──────── Texte ────────

EXAMEN EN COMMISSION

Au cours d'une première séance tenue dans la matinée, la commission a procédé à l'examen du rapport de M. Alain Lambert, président, en remplacement de M. Philippe Marini, rapporteur général , sur le projet de loi n° 13 (2001-2002), adopté par l'Assemblée nationale, portant règlement définitif du budget de 2000 .

En introduction, M. Alain Lambert, président , a indiqué qu'un projet de loi de règlement était toujours un constat fondé sur le contrôle a posteriori de l'exécution des lois de finances de l'année, c'est-à-dire un quitus comptable qui en aucun cas ne valait acceptation de la politique et des pratiques budgétaires du gouvernement, notamment pour l'année 2000, qu'il a qualifiée d'année des « occasions budgétaires manquées ».

S'agissant de la politique budgétaire mise en oeuvre en 2000, il a rappelé que la loi de finances initiale avait été modifiée, de manière assez exceptionnelle, par deux collectifs budgétaires. Il a d'abord évoqué le premier collectif budgétaire, en juin, qui consistait à tirer les conséquences de l'affaire de la « cagnotte » et à réévaluer avec retard le niveau des recettes fiscales et non fiscales, sans baisser pour autant le niveau du déficit - sur les 51,4 milliards de francs de recettes supplémentaires seulement 49 millions de francs, soit 0,098 % du total, avaient été affectés à la réduction du déficit budgétaire. Puis, il a indiqué que le second et traditionnel collectif de fin d'année avait réévalué le niveau des recettes fiscales de 40,6 milliards de francs et avait reporté 15 milliards de francs de recettes non fiscales sur 2001. Au total, le second collectif se traduisait donc par une nouvelle progression de la dépense et une réduction du déficit budgétaire de seulement 5,8 milliards de francs.

────────

» Consigne: Recopiez en entier le texte ci-dessus sur l'examen en commission, sans y changer un seul mot.

──────── Données fournies ────────

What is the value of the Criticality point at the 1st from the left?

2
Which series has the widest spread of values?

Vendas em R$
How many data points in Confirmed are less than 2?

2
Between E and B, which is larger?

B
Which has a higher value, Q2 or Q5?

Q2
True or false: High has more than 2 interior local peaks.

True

────────
──────── Données fournies ────────

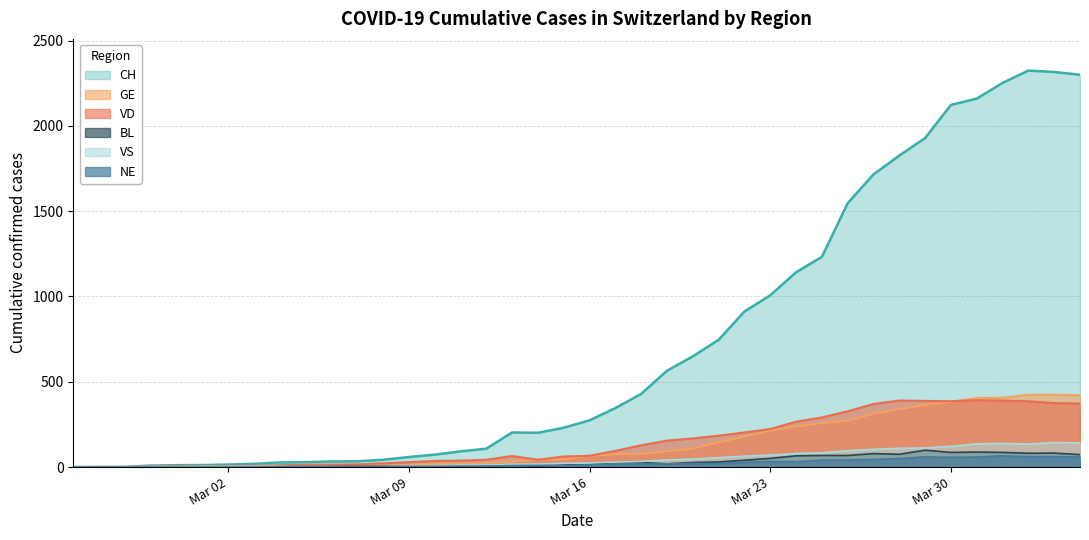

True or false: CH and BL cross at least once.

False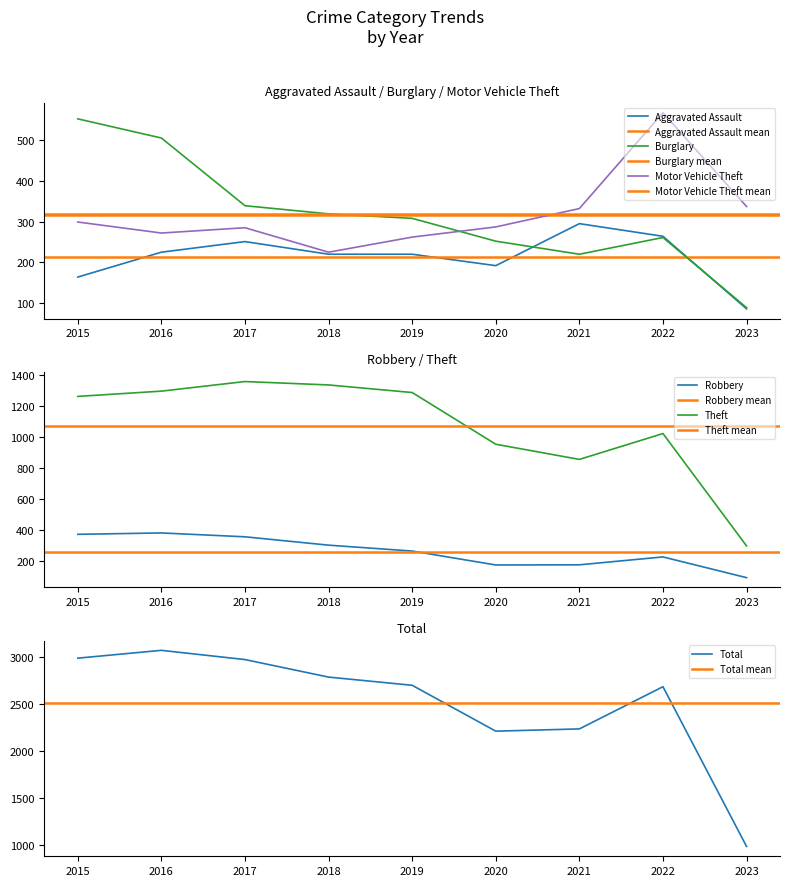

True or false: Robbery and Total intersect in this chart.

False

────────

» Réponse:
EXAMEN EN COMMISSION

Au cours d'une première séance tenue dans la matinée, la commission a procédé à l'examen du rapport de M. Alain Lambert, président, en remplacement de M. Philippe Marini, rapporteur général , sur le projet de loi n° 13 (2001-2002), adopté par l'Assemblée nationale, portant règlement définitif du budget de 2000 .

En introduction, M. Alain Lambert, président , a indiqué qu'un projet de loi de règlement était toujours un constat fondé sur le contrôle a posteriori de l'exécution des lois de finances de l'année, c'est-à-dire un quitus comptable qui en aucun cas ne valait acceptation de la politique et des pratiques budgétaires du gouvernement, notamment pour l'année 2000, qu'il a qualifiée d'année des « occasions budgétaires manquées ».

S'agissant de la politique budgétaire mise en oeuvre en 2000, il a rappelé que la loi de finances initiale avait été modifiée, de manière assez exceptionnelle, par deux collectifs budgétaires. Il a d'abord évoqué le premier collectif budgétaire, en juin, qui consistait à tirer les conséquences de l'affaire de la « cagnotte » et à réévaluer avec retard le niveau des recettes fiscales et non fiscales, sans baisser pour autant le niveau du déficit - sur les 51,4 milliards de francs de recettes supplémentaires seulement 49 millions de francs, soit 0,098 % du total, avaient été affectés à la réduction du déficit budgétaire. Puis, il a indiqué que le second et traditionnel collectif de fin d'année avait réévalué le niveau des recettes fiscales de 40,6 milliards de francs et avait reporté 15 milliards de francs de recettes non fiscales sur 2001. Au total, le second collectif se traduisait donc par une nouvelle progression de la dépense et une réduction du déficit budgétaire de seulement 5,8 milliards de francs.